** ASSIGNMENT **
Filter out every line below that lacks "wrist", and copy the rest.

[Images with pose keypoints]

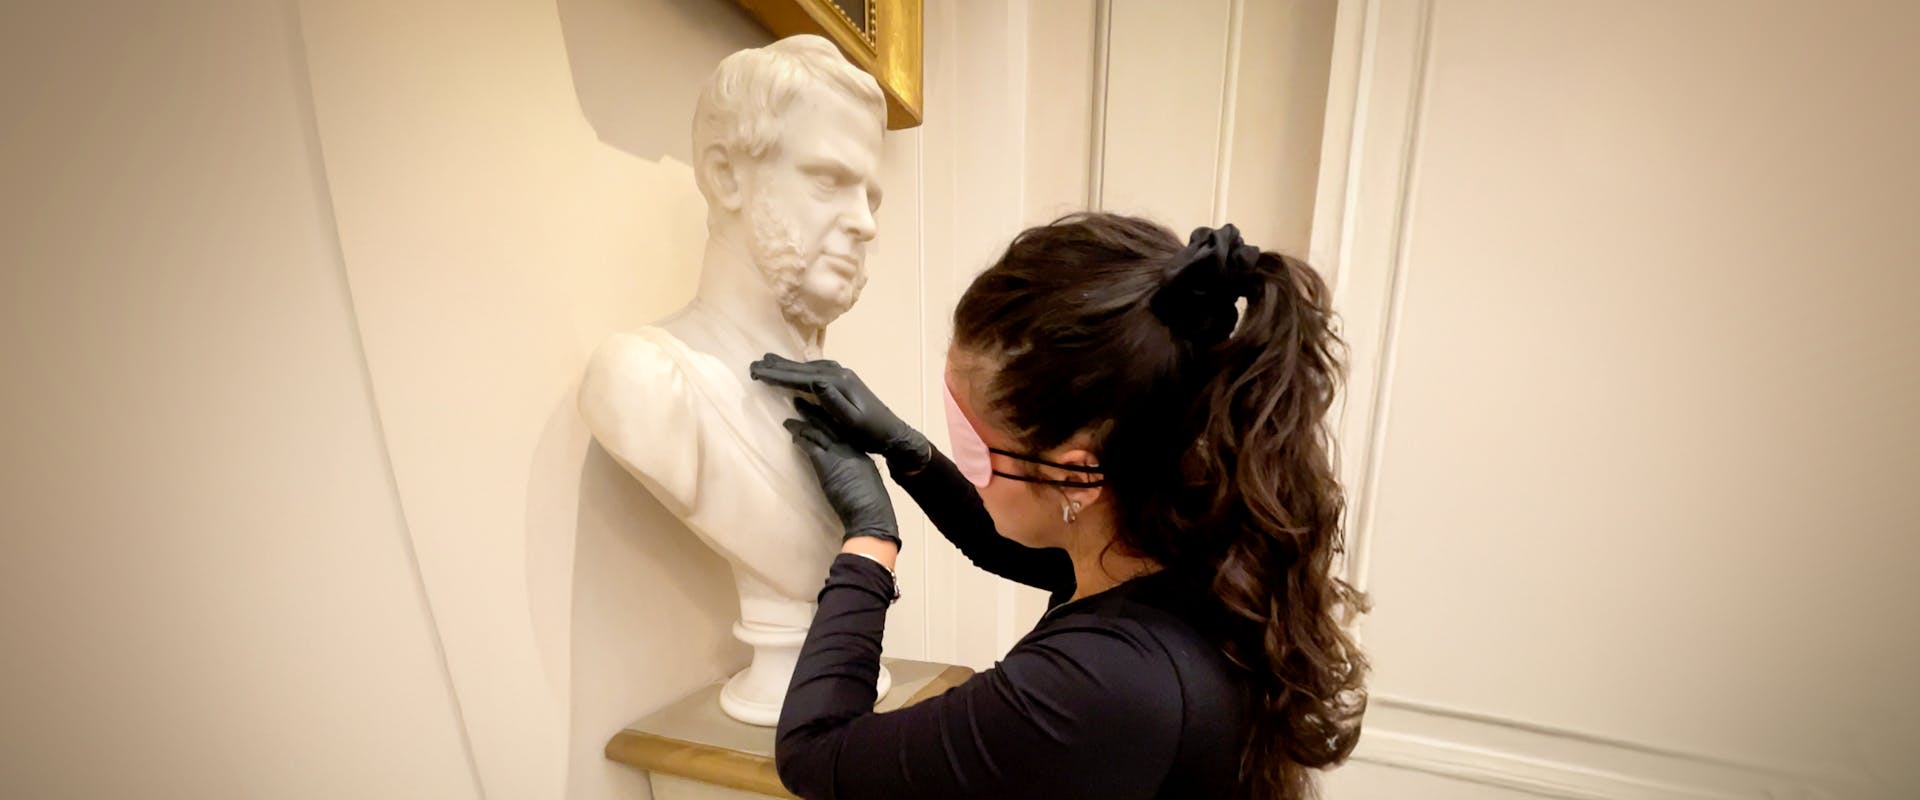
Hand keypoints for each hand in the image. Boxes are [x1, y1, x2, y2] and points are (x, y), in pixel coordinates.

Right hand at [750, 354, 932, 470]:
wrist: (891, 432)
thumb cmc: (870, 432)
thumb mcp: (852, 421)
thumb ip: (834, 402)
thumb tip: (816, 382)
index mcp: (838, 382)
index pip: (801, 377)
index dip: (778, 375)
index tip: (757, 373)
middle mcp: (838, 373)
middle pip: (801, 368)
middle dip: (777, 367)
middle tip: (753, 364)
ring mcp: (841, 374)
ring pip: (806, 368)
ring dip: (786, 366)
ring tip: (766, 362)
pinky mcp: (842, 380)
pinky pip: (814, 371)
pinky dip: (799, 370)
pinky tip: (792, 371)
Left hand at [783, 412, 901, 547]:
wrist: (870, 511)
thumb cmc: (871, 502)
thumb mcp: (867, 479)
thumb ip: (856, 470)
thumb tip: (848, 471)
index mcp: (860, 450)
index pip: (843, 428)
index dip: (830, 418)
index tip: (821, 408)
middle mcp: (850, 446)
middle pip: (830, 423)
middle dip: (814, 411)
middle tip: (801, 400)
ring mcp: (838, 452)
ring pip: (817, 430)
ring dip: (802, 423)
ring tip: (789, 418)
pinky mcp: (826, 462)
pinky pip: (810, 445)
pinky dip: (800, 439)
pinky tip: (792, 435)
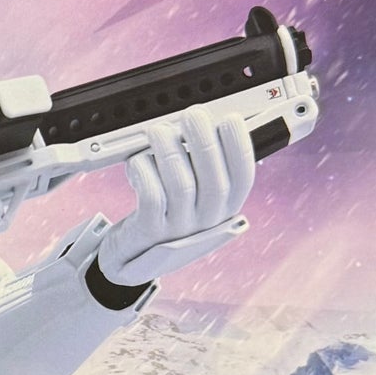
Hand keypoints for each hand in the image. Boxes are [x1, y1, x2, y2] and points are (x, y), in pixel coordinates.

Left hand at [97, 109, 254, 287]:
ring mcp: (179, 229)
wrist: (132, 260)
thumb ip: (204, 167)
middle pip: (213, 179)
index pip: (243, 178)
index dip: (240, 146)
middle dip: (204, 140)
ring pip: (181, 185)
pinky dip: (144, 171)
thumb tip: (209, 124)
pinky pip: (151, 197)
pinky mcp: (150, 230)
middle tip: (192, 115)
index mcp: (224, 209)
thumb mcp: (195, 198)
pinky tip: (138, 161)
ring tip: (158, 131)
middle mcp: (206, 221)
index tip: (231, 120)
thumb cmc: (166, 220)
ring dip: (169, 151)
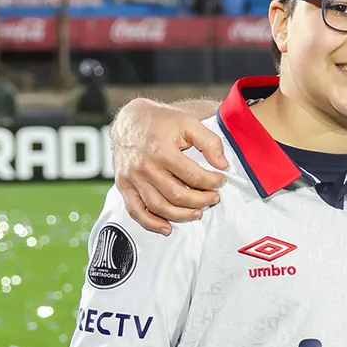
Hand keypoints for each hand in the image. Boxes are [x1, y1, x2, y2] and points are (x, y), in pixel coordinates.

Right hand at [112, 97, 226, 234]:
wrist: (130, 119)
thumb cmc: (161, 121)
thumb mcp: (189, 123)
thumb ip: (210, 142)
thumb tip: (222, 165)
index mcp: (161, 151)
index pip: (194, 176)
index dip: (212, 182)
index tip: (220, 180)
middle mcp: (144, 166)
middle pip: (178, 196)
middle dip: (201, 200)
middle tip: (213, 198)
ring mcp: (132, 177)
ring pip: (159, 207)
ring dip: (182, 215)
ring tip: (198, 212)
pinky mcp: (123, 184)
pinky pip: (135, 210)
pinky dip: (151, 223)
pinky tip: (167, 227)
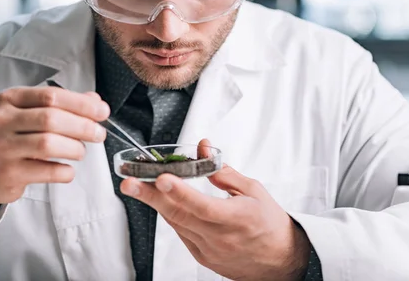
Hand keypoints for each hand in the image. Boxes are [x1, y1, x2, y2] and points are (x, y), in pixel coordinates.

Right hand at [0, 87, 109, 210]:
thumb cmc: (14, 138)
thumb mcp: (32, 114)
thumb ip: (63, 105)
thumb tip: (95, 101)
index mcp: (10, 99)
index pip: (51, 95)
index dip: (81, 104)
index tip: (102, 111)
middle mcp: (2, 120)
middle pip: (51, 118)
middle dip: (82, 126)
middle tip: (99, 134)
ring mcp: (2, 148)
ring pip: (48, 144)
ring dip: (74, 148)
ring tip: (81, 151)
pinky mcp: (8, 173)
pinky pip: (46, 171)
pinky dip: (64, 171)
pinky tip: (68, 170)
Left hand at [120, 140, 310, 280]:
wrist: (280, 260)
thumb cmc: (269, 222)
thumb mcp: (253, 190)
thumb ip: (223, 170)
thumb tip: (202, 148)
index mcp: (238, 219)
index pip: (203, 205)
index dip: (181, 192)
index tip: (162, 178)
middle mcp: (221, 238)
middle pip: (180, 215)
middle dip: (151, 197)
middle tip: (129, 182)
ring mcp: (209, 250)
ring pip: (176, 223)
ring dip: (156, 203)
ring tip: (136, 185)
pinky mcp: (202, 257)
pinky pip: (180, 232)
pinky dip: (170, 214)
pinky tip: (160, 200)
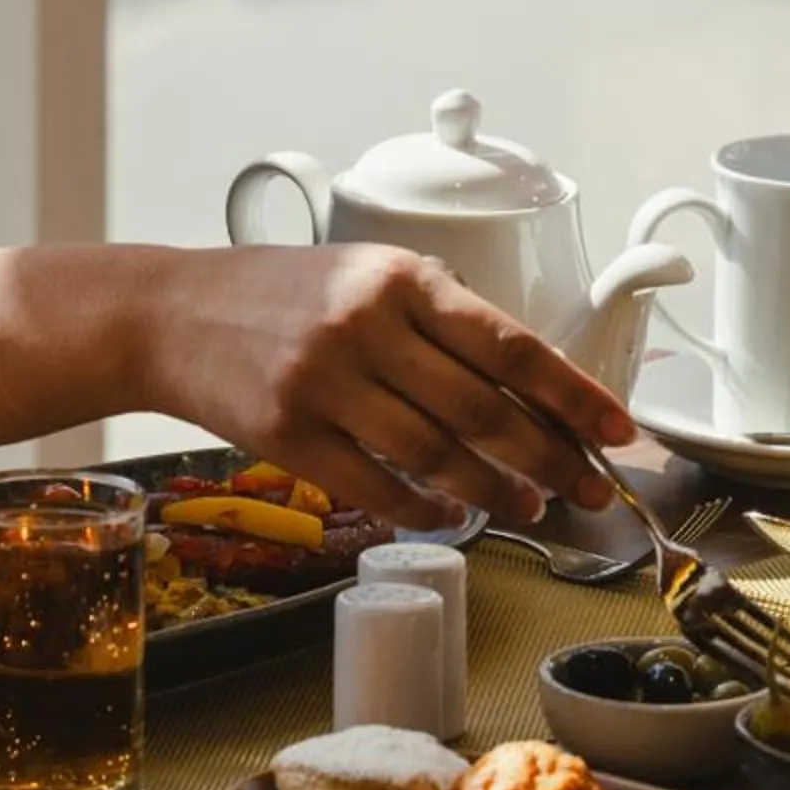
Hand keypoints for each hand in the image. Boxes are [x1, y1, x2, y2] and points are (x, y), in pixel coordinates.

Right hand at [139, 244, 637, 531]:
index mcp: (402, 278)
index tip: (618, 429)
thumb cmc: (284, 295)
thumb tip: (528, 385)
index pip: (511, 344)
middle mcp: (367, 326)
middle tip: (587, 488)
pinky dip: (423, 508)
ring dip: (494, 490)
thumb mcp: (366, 275)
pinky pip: (375, 486)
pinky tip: (450, 515)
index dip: (574, 394)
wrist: (172, 312)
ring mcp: (324, 382)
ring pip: (436, 454)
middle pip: (483, 409)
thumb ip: (439, 317)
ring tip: (529, 506)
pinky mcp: (287, 433)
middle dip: (550, 457)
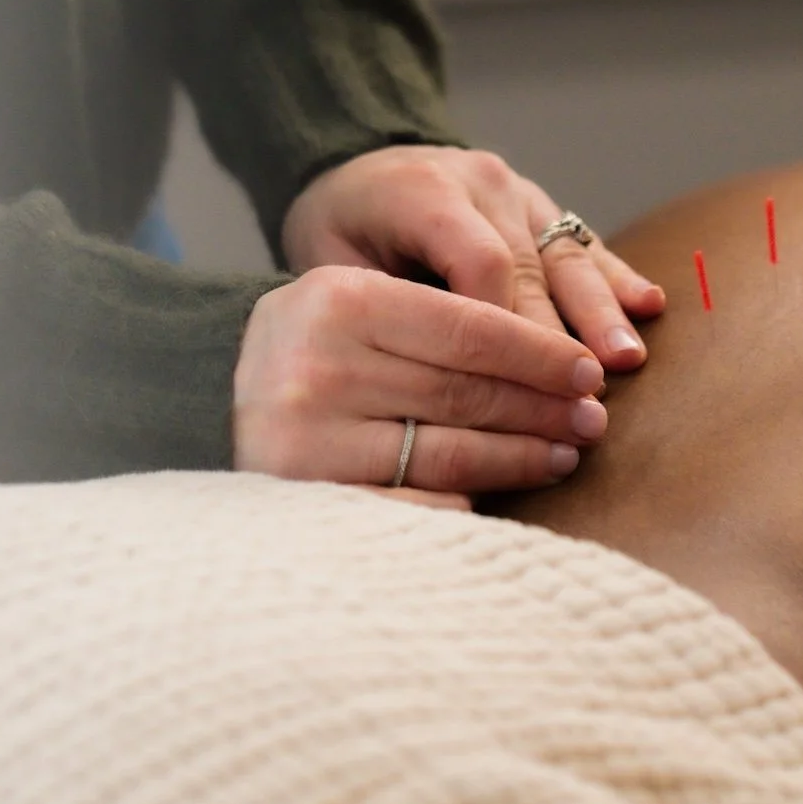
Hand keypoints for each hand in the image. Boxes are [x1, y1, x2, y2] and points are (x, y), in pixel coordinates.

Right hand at [233, 264, 611, 501]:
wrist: (209, 389)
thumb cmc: (316, 343)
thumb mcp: (362, 300)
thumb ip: (440, 317)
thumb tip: (560, 363)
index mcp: (343, 301)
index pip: (470, 329)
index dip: (541, 354)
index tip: (590, 372)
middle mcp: (323, 366)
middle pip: (467, 393)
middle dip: (542, 409)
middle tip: (594, 420)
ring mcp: (312, 437)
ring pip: (449, 451)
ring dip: (520, 457)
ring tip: (563, 455)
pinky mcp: (307, 494)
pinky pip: (411, 503)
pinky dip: (463, 500)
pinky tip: (497, 495)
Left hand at [281, 145, 664, 371]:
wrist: (351, 168)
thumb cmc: (336, 233)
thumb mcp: (329, 265)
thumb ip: (379, 309)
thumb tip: (424, 382)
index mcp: (421, 191)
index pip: (479, 262)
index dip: (500, 328)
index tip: (513, 387)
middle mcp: (477, 182)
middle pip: (530, 266)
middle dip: (558, 338)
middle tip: (584, 396)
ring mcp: (514, 189)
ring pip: (564, 254)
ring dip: (599, 312)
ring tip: (626, 359)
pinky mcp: (537, 202)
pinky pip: (580, 240)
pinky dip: (613, 275)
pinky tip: (649, 305)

** WRITTEN RESPONSE **
wrist: (891, 432)
wrist: (870, 511)
wrist: (132, 260)
wrist: (130, 119)
wrist: (280, 260)
wrist: (172, 312)
wrist: (209, 389)
wrist: (351, 168)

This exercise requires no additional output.